La vérité sur l’infidélité : embrasser c’est tromper ?

La vérité sur l’infidélité : embrasser c’est tromper ?

L’infidélité se retrouve assez souvent au cœur de nombreux débats, car les couples ont quelques difficultés à donner une définition exacte. Ainsi, il est assez complexe de définir une limite universelle, car à quel moment se termine la fidélité ? Est-ce que les actes comme un rêve, un baiser ou encore une étreinte peuvent-ils être considérés comme une tromperie ? Un sondage a été réalisé et il aborde ces différentes notions.

Comment est-il possible de définir l’infidélité ?

Pour obtenir quelques réponses, il suffit de consulter les résultats d’une étude menée par l’institut IFOP. Ce dernier s’est également interrogé sur le débat de l’infidélité et un sondage a été réalisé auprès de plusieurs nations. Ainsi, les Belges ont donné leur point de vue tout comme la France ou encore l’Italie. Les personnes ont tendance à s’entendre sur un point concernant l’infidélité. Cette dernière est observée lorsque deux personnes passent à l’acte et ont des relations intimes. Dans ce cas de figure, même si les rapports sont exceptionnels, tous les sondés partagent la même opinion. Le concept devient un peu plus problématique lorsque le baiser ou encore l’étreinte sont évoqués.

Le baiser est une forme d’infidélité pour certains Belges

Avant les relations charnelles, il y a tout de même quelques étapes qui méritent une petite réflexion. Ainsi, dans ce même sondage, les personnes ont été questionnées sur divers actes. 57 % des Belges estiment qu’il y a tromperie lorsque deux personnes s’embrassent. Le pourcentage est même plus important en Italie (75 %) ou encore en France (62 %). Il faut également noter que l’essor d’Internet a eu l’opportunité de favoriser l’infidélité. En effet, les internautes peuvent assez facilement rentrer en contact avec d’autres hommes ou d’autres femmes. Ces nouvelles technologies comme l’arrivée de l’Internet mobile remettent ainsi en cause la question de l’infidélité.
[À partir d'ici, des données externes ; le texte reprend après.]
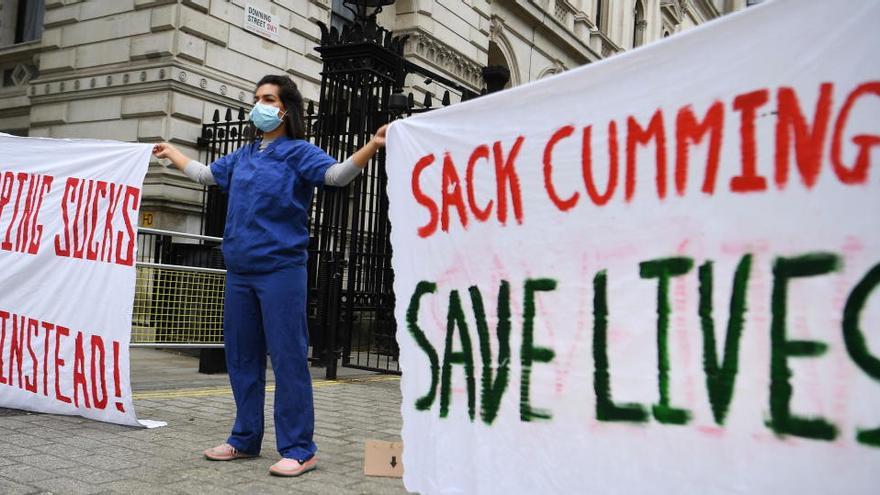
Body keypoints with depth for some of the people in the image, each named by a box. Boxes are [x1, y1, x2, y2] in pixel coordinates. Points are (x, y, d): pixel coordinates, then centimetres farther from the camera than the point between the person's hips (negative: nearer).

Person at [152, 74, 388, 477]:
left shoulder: (298, 152, -2)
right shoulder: (242, 155, 16)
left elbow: (336, 175, -20)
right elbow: (207, 175, 34)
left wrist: (373, 145, -35)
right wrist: (172, 153, 47)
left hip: (281, 270, -7)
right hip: (239, 271, 7)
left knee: (288, 358, -6)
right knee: (241, 357, 13)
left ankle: (298, 449, 0)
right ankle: (245, 439, 25)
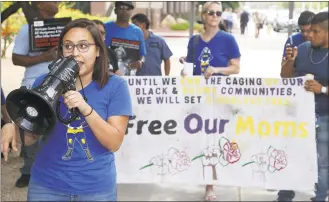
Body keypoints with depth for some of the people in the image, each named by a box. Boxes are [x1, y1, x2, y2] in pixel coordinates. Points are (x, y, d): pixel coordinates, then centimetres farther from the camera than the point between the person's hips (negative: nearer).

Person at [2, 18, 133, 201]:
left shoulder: (115, 85, -8)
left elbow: (114, 143, -13)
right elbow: (30, 136, 0)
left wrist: (86, 109, -26)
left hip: (97, 187, -1)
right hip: (47, 184, 2)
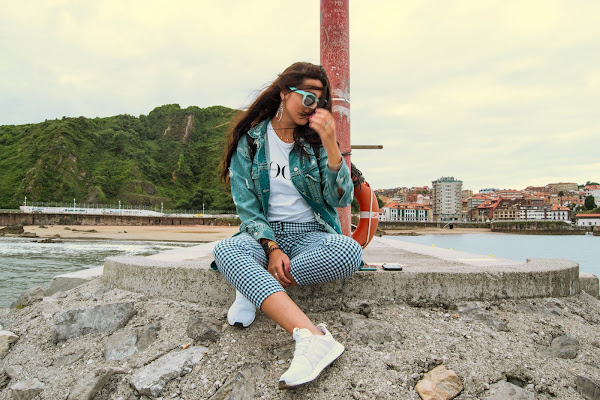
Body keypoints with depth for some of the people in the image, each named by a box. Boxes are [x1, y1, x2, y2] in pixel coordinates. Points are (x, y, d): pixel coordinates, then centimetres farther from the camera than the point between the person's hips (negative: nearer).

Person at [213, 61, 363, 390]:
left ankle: (254, 287, -19)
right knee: (226, 250, -34)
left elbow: (342, 198, -4)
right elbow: (246, 205, -2)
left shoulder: (316, 140, 7)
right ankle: (313, 337, -46)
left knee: (350, 253, -32)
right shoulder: (250, 140, 3)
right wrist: (272, 248, -18)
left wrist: (330, 143, -15)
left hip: (311, 233, 1)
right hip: (264, 232, -1)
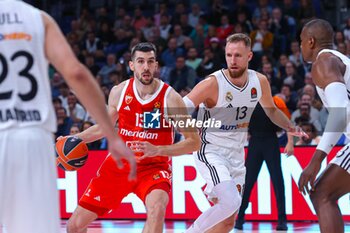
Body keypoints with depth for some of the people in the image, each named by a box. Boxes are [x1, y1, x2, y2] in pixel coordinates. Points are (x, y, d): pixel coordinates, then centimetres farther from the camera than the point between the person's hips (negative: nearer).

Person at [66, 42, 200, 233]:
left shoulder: (170, 97, -15)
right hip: (118, 164, 4)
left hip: (153, 167, -4)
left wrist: (158, 150, -26)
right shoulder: (119, 92, -4)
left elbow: (194, 142, -14)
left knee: (157, 208, -38)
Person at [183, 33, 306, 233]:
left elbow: (271, 109, 18)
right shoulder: (214, 83, -19)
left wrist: (290, 127, 3)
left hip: (236, 154, 6)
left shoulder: (260, 81, -2)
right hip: (211, 151, -6)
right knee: (230, 202, -29)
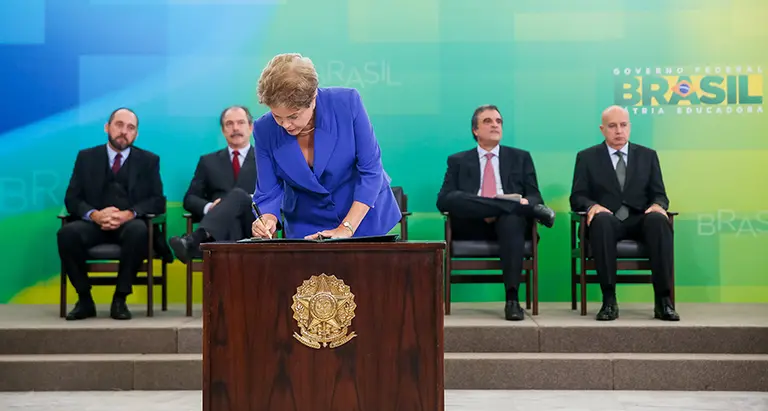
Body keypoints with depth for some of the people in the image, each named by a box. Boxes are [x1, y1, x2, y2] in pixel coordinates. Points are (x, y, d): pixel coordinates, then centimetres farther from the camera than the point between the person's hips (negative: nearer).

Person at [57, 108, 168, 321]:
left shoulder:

La mise en place de nouvelles technologies

Dans ce cas de figure, nous pouvons nous demander si les infidélités virtuelles existent. Une majorité des sondés ont exprimé leur avis concernant ces pratiques et ils sont nombreux à penser que les messages coquins échangés sur les téléphones ou les tablettes sont une forme d’infidélité. Les Belges estiment également que le fantasme peut être répertorié comme une tromperie envers sa femme ou son mari. Cette notion est toutefois assez complexe à prendre en compte, car il n’y a aucune preuve. Si la personne ne partage pas son rêve, il est impossible de déterminer ses désirs cachés.
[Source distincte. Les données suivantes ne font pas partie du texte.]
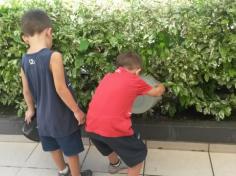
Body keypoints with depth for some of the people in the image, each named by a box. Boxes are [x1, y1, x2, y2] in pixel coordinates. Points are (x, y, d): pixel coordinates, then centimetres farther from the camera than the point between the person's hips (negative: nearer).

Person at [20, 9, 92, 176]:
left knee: (54, 147, 27)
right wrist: (77, 111, -12)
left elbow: (27, 90, 6)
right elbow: (61, 89, -23)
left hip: (43, 115, 7)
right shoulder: (53, 56, -24)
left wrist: (31, 109, 24)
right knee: (71, 150, 15)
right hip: (62, 115, -6)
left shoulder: (25, 60, -4)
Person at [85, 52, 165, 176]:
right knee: (139, 154, 19)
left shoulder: (108, 77, 18)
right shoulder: (135, 81, 6)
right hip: (114, 127, -6)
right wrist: (161, 87, 44)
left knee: (110, 145, 38)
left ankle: (114, 164, 62)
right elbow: (157, 92, 23)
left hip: (92, 126, 7)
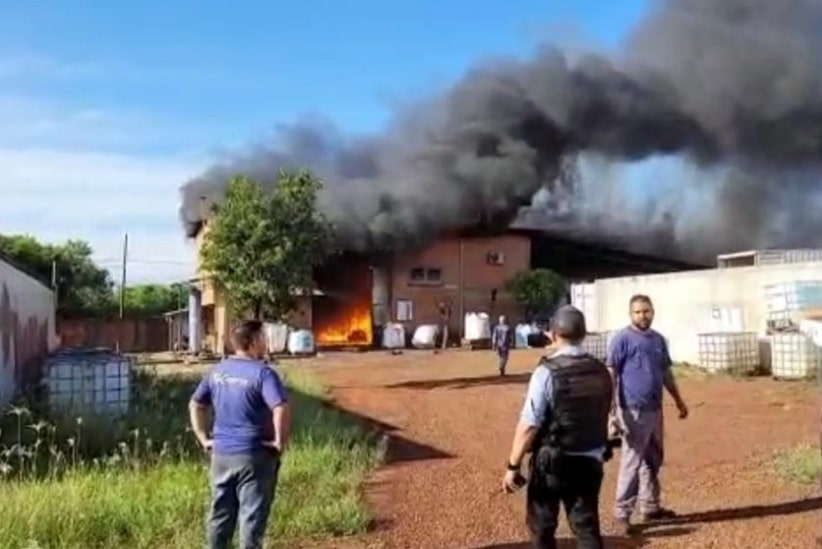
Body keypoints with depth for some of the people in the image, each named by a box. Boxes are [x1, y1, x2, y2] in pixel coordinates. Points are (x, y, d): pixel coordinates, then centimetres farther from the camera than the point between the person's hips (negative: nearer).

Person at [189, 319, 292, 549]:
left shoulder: (217, 371, 7)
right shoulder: (262, 372, -15)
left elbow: (195, 405, 16)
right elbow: (281, 409, -28)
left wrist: (203, 438, 16)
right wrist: (280, 442, -17)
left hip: (221, 454, 6)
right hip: (254, 455, -6)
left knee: (220, 513, 17)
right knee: (252, 516, 4)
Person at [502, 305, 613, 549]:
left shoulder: (547, 371, -17)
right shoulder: (601, 371, 1)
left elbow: (529, 425, -19)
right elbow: (602, 417, 12)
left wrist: (513, 465, -12)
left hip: (552, 461, -5)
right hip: (590, 461, 5)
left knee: (542, 527, 14)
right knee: (587, 527, 13)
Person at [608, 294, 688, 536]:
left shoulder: (658, 339, 12)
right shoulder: (623, 339, -10)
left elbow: (666, 373, 22)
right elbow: (611, 374, -14)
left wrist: (679, 401, 23)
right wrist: (612, 407, -22)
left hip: (655, 409, 7)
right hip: (633, 411, -7)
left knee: (653, 461, 16)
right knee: (631, 462, -5)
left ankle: (650, 507, 29)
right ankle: (622, 513, 3)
Donner sa propre définition de l’infidélité

L’infidélité est donc une notion assez complexe à déterminer, car il n’existe pas une définition universelle. Chacun des couples aura ainsi l’opportunité de fixer ses propres limites avec son partenaire. Certains seront très intransigeants sur des actes alors que d’autres se révéleront être un peu plus souples. Il est également intéressant de se demander si un pays est davantage concerné par l’infidélité. L’IFOP a réalisé une autre enquête et elle révèle que 51 % des Belges ont déjà été infidèles. Ce pourcentage est assez fort puisqu’il atteint 46 % en Allemagne ou encore 42 % au Royaume-Uni. En ce qui concerne le simple baiser, 46 % des sondés en France, en Italie et en Belgique ont déjà embrassé une autre personne que leur conjoint.

Existe-t-il un pays plus infidèle qu’un autre ?

IFOP a également constaté au cours de son enquête que les Français avaient tendance à être beaucoup plus infidèles que d’autres habitants. En effet, le sondage révèle que 35 % des sondés seraient prêts à tromper leur conjoint s’il ne l’apprenait jamais. Ce pourcentage est beaucoup plus faible dans d’autres pays comme la Belgique puisqu’ils sont seulement 30 % à avoir la même pensée. Ainsi, ce pays n’est pas considéré comme le plus infidèle.